* [AIM OF THE EXERCISE] Reproduce every line of the listing below verbatim, preserving the original order, wording, and line breaks.
GIVEN ENTRIES Block Start
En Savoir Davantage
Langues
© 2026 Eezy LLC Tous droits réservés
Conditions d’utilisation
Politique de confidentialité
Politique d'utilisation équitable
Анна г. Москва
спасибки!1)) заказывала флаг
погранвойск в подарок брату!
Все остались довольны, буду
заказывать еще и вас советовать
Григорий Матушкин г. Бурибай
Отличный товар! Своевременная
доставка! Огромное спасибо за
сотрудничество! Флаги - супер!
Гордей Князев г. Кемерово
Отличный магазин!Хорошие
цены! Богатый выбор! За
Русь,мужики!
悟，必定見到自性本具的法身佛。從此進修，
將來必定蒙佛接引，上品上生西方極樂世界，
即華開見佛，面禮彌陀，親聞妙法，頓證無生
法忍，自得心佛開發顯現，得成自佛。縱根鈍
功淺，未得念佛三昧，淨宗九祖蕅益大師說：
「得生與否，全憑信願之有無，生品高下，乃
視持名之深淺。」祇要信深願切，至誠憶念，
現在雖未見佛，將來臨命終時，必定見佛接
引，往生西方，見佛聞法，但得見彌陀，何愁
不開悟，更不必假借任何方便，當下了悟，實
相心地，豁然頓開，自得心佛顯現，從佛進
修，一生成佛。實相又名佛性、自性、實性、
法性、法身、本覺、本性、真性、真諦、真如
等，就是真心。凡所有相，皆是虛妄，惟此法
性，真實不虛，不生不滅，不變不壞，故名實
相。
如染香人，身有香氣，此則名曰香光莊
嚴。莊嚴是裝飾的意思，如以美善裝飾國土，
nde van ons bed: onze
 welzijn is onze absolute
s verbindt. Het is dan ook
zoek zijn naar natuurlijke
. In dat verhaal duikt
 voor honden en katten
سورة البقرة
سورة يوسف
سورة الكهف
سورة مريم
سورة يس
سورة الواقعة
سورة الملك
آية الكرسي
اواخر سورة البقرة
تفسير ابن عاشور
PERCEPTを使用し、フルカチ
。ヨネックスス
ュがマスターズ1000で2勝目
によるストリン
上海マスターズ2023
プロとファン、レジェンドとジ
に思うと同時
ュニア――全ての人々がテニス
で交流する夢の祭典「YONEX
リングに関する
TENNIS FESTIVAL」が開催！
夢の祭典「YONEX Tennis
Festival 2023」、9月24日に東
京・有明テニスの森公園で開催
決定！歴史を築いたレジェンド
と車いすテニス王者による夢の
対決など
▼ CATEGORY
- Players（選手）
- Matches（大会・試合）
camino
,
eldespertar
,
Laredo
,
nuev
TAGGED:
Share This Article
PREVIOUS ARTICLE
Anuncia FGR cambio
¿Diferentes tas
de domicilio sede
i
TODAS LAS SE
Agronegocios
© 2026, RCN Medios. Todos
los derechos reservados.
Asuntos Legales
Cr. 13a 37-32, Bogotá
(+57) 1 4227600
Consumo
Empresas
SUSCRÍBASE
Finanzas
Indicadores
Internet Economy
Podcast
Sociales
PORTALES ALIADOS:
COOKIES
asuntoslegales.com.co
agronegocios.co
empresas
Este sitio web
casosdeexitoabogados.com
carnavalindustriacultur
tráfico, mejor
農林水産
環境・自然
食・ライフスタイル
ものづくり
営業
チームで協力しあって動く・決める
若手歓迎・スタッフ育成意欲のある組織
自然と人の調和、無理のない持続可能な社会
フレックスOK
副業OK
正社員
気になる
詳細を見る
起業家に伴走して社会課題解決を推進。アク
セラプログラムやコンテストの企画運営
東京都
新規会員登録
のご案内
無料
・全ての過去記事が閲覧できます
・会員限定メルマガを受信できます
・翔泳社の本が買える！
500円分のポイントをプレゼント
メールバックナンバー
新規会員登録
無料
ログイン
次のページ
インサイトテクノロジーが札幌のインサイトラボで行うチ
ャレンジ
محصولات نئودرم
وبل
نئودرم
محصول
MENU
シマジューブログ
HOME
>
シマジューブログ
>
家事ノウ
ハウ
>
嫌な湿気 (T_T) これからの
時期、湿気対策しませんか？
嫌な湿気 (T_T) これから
GIVEN ENTRIES Block End
* [TASK ANSWER]
En Savoir Davantage
Langues
© 2026 Eezy LLC Tous droits réservés
Conditions d’utilisation
Politique de confidentialité
Politique d'utilisation équitable
Анна г. Москва
спасибки!1)) заказывала флаг
погранвойск в подарок брату!
Все остались довольны, буду
заказывать еще и вас советовать
Григорий Матушкин г. Бурибай
Отличный товар! Своевременная
доставка! Огромное спасибо за
сотрудничество! Флаги - супер!
Гордей Князев г. Кемерово
Отличный магазин!Хорошие
цены! Богатый выбор! За
Русь,мужики!
悟，必定見到自性本具的法身佛。從此進修，
將來必定蒙佛接引，上品上生西方極樂世界，
即華開見佛，面禮彌陀，親聞妙法，頓證無生
法忍，自得心佛開發顯現，得成自佛。縱根鈍
功淺，未得念佛三昧，淨宗九祖蕅益大師說：
「得生與否，全憑信願之有無，生品高下，乃
視持名之深淺。」祇要信深願切，至誠憶念，
現在雖未見佛，將來臨命終時，必定見佛接
引，往生西方，見佛聞法，但得見彌陀，何愁
不開悟，更不必假借任何方便，當下了悟，實
相心地，豁然頓開，自得心佛顯現，從佛進
修，一生成佛。實相又名佛性、自性、實性、
法性、法身、本覺、本性、真性、真諦、真如
等，就是真心。凡所有相，皆是虛妄，惟此法
性，真實不虛，不生不滅，不變不壞，故名實
相。
如染香人，身有香氣，此則名曰香光莊
嚴。莊嚴是裝飾的意思，如以美善裝飾國土，
nde van ons bed: onze
 welzijn is onze absolute
s verbindt. Het is dan ook
zoek zijn naar natuurlijke
. In dat verhaal duikt
 voor honden en katten
سورة البقرة
سورة يوسف
سورة الكهف
سورة مريم
سورة يس
سورة الواقعة
سورة الملك
آية الكرسي
اواخر سورة البقرة
تفسير ابن عاشور
PERCEPTを使用し、フルカチ
。ヨネックスス
ュがマスターズ1000で2勝目
によるストリン
上海マスターズ2023
プロとファン、レジェンドとジ
に思うと同時
ュニア――全ての人々がテニス
で交流する夢の祭典「YONEX
リングに関する
TENNIS FESTIVAL」が開催！
夢の祭典「YONEX Tennis
Festival 2023」、9月24日に東
京・有明テニスの森公園で開催
決定！歴史を築いたレジェンド
と車いすテニス王者による夢の
対決など
▼ CATEGORY
- Players（選手）
- Matches（大会・試合）
camino
,
eldespertar
,
Laredo
,
nuev
TAGGED:
Share This Article
PREVIOUS ARTICLE
Anuncia FGR cambio
¿Diferentes tas
de domicilio sede
i
TODAS LAS SE
Agronegocios
© 2026, RCN Medios. Todos
los derechos reservados.
Asuntos Legales
Cr. 13a 37-32, Bogotá
(+57) 1 4227600
Consumo
Empresas
SUSCRÍBASE
Finanzas
Indicadores
Internet Economy
Podcast
Sociales
PORTALES ALIADOS:
COOKIES
asuntoslegales.com.co
agronegocios.co
empresas
Este sitio web
casosdeexitoabogados.com
carnavalindustriacultur
tráfico, mejor
農林水産
環境・自然
食・ライフスタイル
ものづくり
営業
チームで協力しあって動く・決める
若手歓迎・スタッフ育成意欲のある組織
自然と人の調和、無理のない持続可能な社会
フレックスOK
副業OK
正社員
気になる
詳細を見る
起業家に伴走して社会課題解決を推進。アク
セラプログラムやコンテストの企画運営
東京都
新規会員登録
のご案内
無料
・全ての過去記事が閲覧できます
・会員限定メルマガを受信できます
・翔泳社の本が買える！
500円分のポイントをプレゼント
メールバックナンバー
新規会員登録
無料
ログイン
次のページ
インサイトテクノロジーが札幌のインサイトラボで行うチ
ャレンジ
محصولات نئودرم
وبل
نئودرم
محصول
MENU
シマジューブログ
HOME
>
シマジューブログ
>
家事ノウ
ハウ
>
嫌な湿気 (T_T) これからの
時期、湿気対策しませんか？
嫌な湿気 (T_T) これから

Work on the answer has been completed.